L’appelant voit son appel intégralement rejeté, étant précisé que la réduction de la peine
infligée en première instance est motivée exclusivement par la violation du principe de
célérité constatée par l’autorité d’appel, violation que l’intéressé n’a du reste même pas
soulevée. Dans ces circonstances, il n’a pas obtenu gain de cause, même partiellement
(cf. en ce sens : arrêt du Tribunal fédéral 6B_780/2022 du 1er mai 2023 consid. 6.2.1).
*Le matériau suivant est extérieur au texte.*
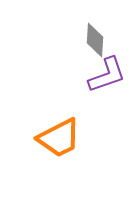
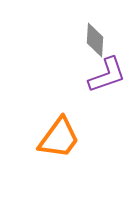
orange trapezoid: rotated 27 degrees counterclockwise
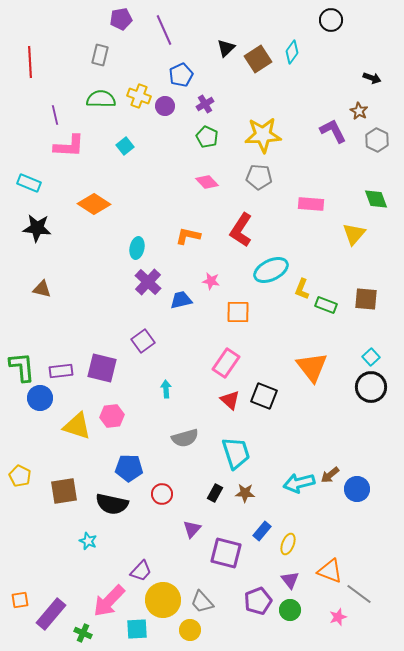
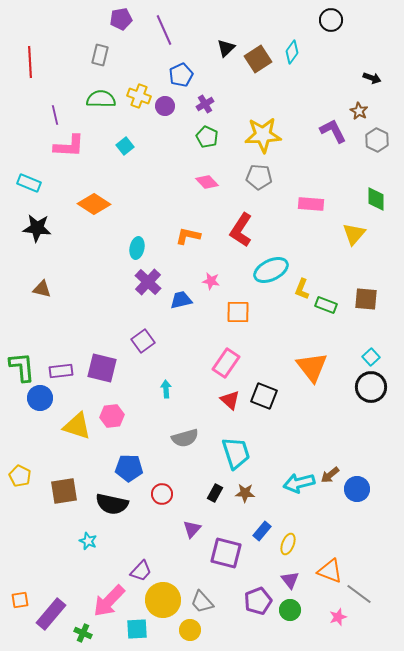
green diamond at (376, 199): rotated 20 degrees clockwise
Partant, les frais d’appel sont mis entièrement à sa charge (art. 428 al. 2 et 432 al. 2
CPP)
Condamné, il supporte finalement ses frais d’intervention en seconde instance (art. 429
al. 1 a contrario CPP).
Par ces motifs,
Prononce
L’appel formé contre le jugement rendu le 6 avril 2023 par le tribunal des districts
d’Hérens et Conthey est rejeté et il est constaté une violation du principe de célérité ; en
conséquence, il est statué :
X _________, reconnu coupable de conduite sans autorisation (art. 95 al. 1 let. e
LCR [mise à disposition]), est condamné à une peine pécuniaire de 15 jours-
amende, à 60 fr. l’unité (art. 34 al. 4 CP).
X _________ est mis au bénéfice du sursis à l’exécution de la peine pécuniaire,
avec un délai d’épreuve de 2 ans (art. 42 al. 1 et 44 al. 1 CP).
X _________ est avisé que le sursis constitue une mesure de prévention, destinée
à le détourner de la commission de nouvelles infractions. S’il commet un crime ou
un délit dans le délai d’épreuve et qu’il y a dès lors lieu de prévoir qu’il commette de
nouvelles infractions, le juge appelé à le juger pourra, en plus de la nouvelle peine
à infliger, révoquer le sursis et ordonner la mise en exécution de la peine suspendue
(art. 44 al. 3 et 46 al. 1 CP).
En cas de non-paiement fautif de l’amende, celle-ci sera convertie en 2 jours de
peine privative de liberté de substitution (art. 106 al. 2 CP).
Les frais de première instance, arrêtés à 1400 fr. (ministère public : 600 fr. ; tribunal
de district : 800 fr.), ainsi que ceux de la procédure d’appel, par 800 fr., sont mis à
la charge de X _________, qui supporte ses propres frais d’intervention en justice.